*** Material to process ***

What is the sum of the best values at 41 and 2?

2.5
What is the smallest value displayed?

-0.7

*** End of Material to process ***
*** Material to process ***

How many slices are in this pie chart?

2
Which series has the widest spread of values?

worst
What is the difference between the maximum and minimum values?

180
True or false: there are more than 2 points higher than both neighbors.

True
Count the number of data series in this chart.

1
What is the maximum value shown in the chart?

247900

*** End of Material to process ***
*** Material to process ***

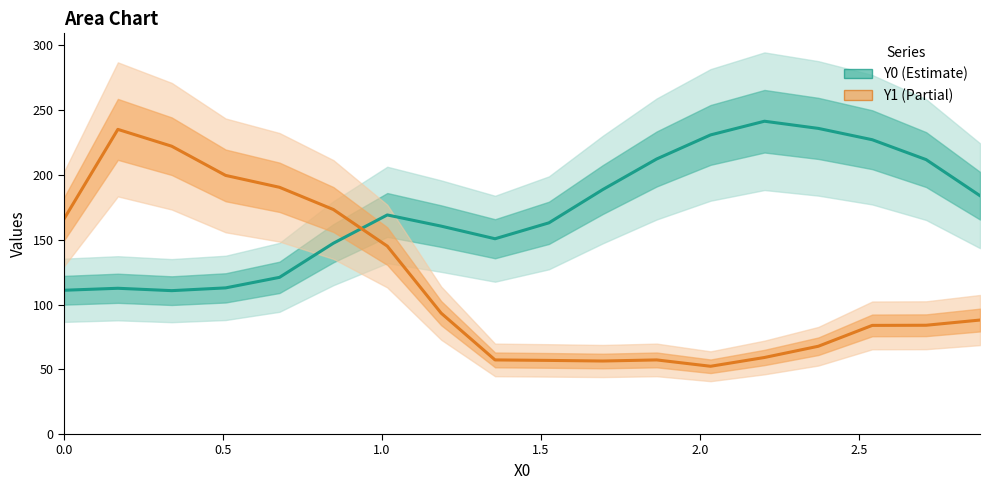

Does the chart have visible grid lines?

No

*** End of Material to process ***

- About this exercise
Copy out the data starting at the line that has "How many slices are in this pie chart?" and stopping after the line that has "True or false: there", with every "values" changed to "figures" and nothing else altered. Give only those lines.

- Response to the exercise
How many slices are in this pie chart?

2
Which series has the widest spread of figures?

worst
What is the difference between the maximum and minimum figures?

180
True or false: there are more than 2 points higher than both neighbors.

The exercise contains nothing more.